> Task prompt: Output all the data exactly. Pictures do not belong in the copy.

Per-instance keypoint data
# # #
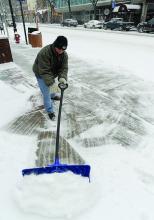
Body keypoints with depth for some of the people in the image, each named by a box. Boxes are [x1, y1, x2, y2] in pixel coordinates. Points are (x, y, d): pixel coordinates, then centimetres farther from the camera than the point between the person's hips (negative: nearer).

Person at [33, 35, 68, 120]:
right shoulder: (44, 53, -37)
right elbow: (44, 71, -38)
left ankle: (52, 96, 62)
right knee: (46, 93, -5)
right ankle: (50, 111, 11)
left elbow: (64, 68, -21)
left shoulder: (64, 54, -17)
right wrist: (51, 82, -47)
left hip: (52, 73, 6)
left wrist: (62, 77, -41)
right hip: (41, 75, -6)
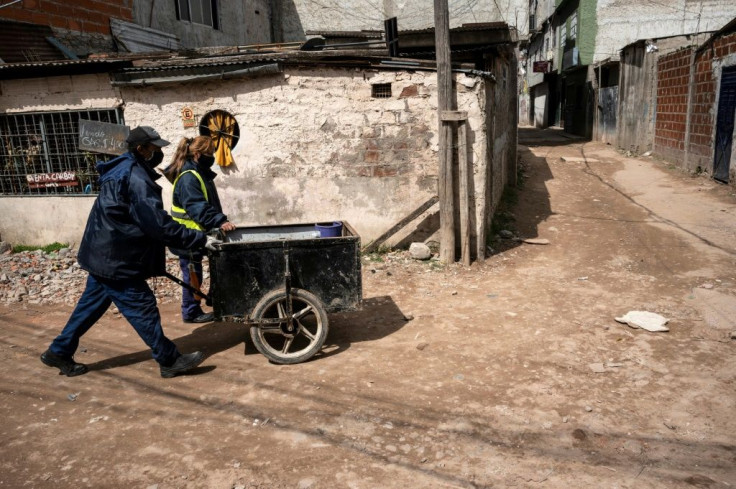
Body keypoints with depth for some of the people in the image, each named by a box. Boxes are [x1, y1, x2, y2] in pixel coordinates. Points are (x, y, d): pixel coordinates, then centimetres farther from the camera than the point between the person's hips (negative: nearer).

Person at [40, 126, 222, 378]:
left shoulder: (121, 169, 11)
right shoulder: (136, 178, -22)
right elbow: (159, 224, -25)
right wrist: (199, 239, -23)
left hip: (104, 253, 10)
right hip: (116, 258, -10)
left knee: (91, 305, 20)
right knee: (143, 309, -2)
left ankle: (59, 352, 32)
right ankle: (170, 361, 7)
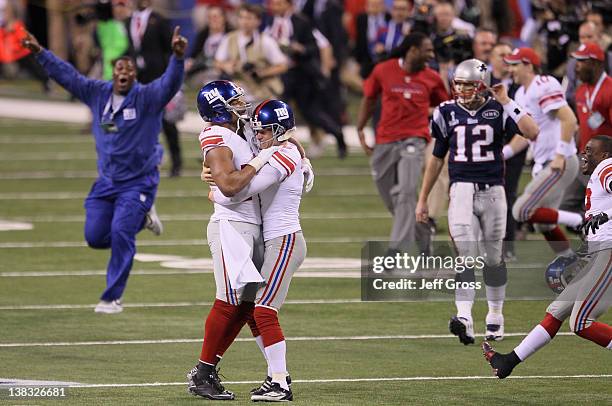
# # #
> Response:
Body keypoints with depth for some of the people in the image, each named by a box. Boxes are [x1, y1, x2, y2] in pixel coordinates. Points are (x, y, d): pixel coordinates, then centimetres farther from the camera than the point between the person's hips (negative: nearer).

Person at [33, 35, 68, 120]:
right shoulder: (44, 53, -37)
right elbow: (44, 71, -38)
left ankle: (52, 96, 62)
right knee: (46, 93, -5)
right ankle: (50, 111, 11)
left elbow: (64, 68, -21)
left shoulder: (64, 54, -17)
right wrist: (51, 82, -47)
left hip: (52, 73, 6)
left wrist: (62, 77, -41)
right hip: (41, 75, -6)
Body keypoints with depth for some of the people in the image, each named by a box. Boxes are [x1, y1, x2, y2] in pixel coordinates. Points are (x, y, d): pixel coordinates, then centimetres farther from the camera than the point between the person's hips (negative: nearer).

Person at [40, 126, 222, 378]:
left shoulder: (121, 169, 11)
right shoulder: (136, 178, -22)
right elbow: (159, 224, -25)
right wrist: (199, 239, -23)
left hip: (104, 253, 10)
right hip: (116, 258, -10)
left knee: (91, 305, 20)
right knee: (143, 309, -2)
left ankle: (59, 352, 32)
right ankle: (170, 361, 7)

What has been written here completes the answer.